The Native American bands had raided settlements in this area and killed many settlers. Outrage among settlers caused many men to volunteer, along with militia units, to rid the area of these raiding parties.

In approximately 1800, the Wiley family crossed the Big Sandy River, and settled in what is currently Johnson County, Kentucky.

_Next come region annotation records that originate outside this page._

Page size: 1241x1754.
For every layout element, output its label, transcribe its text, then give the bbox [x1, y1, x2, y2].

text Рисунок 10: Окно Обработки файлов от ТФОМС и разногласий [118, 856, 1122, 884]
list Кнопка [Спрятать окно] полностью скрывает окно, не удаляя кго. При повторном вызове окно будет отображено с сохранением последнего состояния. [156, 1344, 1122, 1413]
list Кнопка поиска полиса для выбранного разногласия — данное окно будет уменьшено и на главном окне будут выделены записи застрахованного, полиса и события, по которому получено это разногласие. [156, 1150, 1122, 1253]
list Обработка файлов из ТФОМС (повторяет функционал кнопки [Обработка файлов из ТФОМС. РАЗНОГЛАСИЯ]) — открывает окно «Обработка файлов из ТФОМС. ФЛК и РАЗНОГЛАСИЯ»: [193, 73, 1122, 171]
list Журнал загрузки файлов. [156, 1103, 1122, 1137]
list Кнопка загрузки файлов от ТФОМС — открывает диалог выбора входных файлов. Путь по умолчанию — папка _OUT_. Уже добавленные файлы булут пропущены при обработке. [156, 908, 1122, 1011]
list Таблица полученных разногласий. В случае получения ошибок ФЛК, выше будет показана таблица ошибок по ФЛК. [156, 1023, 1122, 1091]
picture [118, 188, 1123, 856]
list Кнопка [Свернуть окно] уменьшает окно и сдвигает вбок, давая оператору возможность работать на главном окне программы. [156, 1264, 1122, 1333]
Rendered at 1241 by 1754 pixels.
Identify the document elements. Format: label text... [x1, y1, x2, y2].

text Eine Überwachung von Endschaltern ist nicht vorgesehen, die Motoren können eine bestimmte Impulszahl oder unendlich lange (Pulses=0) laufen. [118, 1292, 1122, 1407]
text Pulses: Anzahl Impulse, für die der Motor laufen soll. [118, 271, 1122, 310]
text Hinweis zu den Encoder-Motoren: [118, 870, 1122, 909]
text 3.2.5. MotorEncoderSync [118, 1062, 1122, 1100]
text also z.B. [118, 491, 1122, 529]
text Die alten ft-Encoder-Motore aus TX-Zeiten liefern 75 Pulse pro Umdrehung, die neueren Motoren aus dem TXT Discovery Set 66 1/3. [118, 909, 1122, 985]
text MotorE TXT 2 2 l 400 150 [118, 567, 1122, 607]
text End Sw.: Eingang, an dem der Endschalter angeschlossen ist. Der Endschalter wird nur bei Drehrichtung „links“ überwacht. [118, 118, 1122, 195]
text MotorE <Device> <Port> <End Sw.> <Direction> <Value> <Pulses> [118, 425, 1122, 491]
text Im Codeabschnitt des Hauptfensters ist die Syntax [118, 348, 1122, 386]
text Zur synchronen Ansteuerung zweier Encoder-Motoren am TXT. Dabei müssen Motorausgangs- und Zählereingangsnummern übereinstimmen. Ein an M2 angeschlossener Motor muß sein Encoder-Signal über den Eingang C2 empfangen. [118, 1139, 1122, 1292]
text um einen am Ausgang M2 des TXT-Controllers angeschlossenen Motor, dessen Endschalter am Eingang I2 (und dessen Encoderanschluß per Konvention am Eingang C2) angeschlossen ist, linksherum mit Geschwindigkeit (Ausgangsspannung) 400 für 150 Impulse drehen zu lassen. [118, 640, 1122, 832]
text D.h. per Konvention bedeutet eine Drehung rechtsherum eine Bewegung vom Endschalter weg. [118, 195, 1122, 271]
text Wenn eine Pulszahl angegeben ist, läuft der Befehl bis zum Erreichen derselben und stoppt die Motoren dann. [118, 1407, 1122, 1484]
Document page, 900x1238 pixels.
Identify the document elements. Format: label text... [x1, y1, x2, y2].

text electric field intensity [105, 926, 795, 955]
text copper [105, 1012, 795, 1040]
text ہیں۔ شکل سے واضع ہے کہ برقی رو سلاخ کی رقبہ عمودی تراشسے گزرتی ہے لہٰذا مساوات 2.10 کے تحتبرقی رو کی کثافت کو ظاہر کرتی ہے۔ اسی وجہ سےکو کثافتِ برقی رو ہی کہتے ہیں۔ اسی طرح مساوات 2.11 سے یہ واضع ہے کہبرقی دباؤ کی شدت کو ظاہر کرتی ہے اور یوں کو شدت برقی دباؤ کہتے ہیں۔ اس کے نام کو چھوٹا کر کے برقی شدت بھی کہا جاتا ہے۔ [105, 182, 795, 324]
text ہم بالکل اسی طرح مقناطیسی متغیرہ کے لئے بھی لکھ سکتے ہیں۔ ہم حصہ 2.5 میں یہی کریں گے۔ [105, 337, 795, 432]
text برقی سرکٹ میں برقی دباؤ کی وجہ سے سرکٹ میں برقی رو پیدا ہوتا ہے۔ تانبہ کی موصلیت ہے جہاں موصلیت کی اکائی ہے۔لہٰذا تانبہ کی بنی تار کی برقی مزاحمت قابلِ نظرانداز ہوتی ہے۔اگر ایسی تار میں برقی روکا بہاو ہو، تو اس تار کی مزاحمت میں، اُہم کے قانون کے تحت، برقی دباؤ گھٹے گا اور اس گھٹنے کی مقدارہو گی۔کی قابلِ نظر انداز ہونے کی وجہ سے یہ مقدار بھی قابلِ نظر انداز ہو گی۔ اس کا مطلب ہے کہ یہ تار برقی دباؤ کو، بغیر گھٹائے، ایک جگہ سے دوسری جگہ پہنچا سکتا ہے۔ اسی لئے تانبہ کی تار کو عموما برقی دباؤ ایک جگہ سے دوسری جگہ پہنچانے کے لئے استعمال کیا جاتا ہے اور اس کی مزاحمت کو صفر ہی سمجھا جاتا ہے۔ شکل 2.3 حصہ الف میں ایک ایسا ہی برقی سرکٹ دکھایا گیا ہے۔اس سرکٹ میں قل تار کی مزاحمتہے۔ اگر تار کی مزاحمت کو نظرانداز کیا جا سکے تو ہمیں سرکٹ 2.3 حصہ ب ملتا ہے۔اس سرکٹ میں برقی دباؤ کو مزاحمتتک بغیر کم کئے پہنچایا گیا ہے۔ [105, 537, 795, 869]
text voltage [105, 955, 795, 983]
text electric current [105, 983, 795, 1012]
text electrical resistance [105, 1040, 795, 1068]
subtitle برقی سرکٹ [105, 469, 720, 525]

Jenny and her husband Thomas started a new family and had five children consisting of the following:

- Jane Wiley, married Richard Williamson, son of American Revolutionary War patriot at the Battle of Point Pleasant also settled on Twelve Pole Creek
- Sarah "Sally" Wiley, married twice (1) Christian Yost; (2) Samuel Murray and resided in Wayne County
- Hezekiah Wiley, married Christine Nelson and settled on Twelve Pole Creek, Wayne County, (West) Virginia
- Adam Brevard Wiley married Sally Stapleton,
- William Wiley married Nellie Dillon

Jenny Wiley lived in Johnson County with her family until her death in 1831. She was buried near the farm in River where she spent her final years.

==State Park==
Jenny Wiley State Resort Park was established in her honor just northeast of Prestonsburg near highway Route 23. The park is centered around 1100 acre Dewey Lake, and includes the Jenny Wiley Theatre.

==Jenny's horse race==

Wiley is also honored by a Thoroughbred horse race named in her honor and run each year at Keeneland Race Course in Lexington, Kentucky. An event for fillies and mares, the race is called the Jenny Wiley Stakes and attracts some of the best female horses in American horse racing.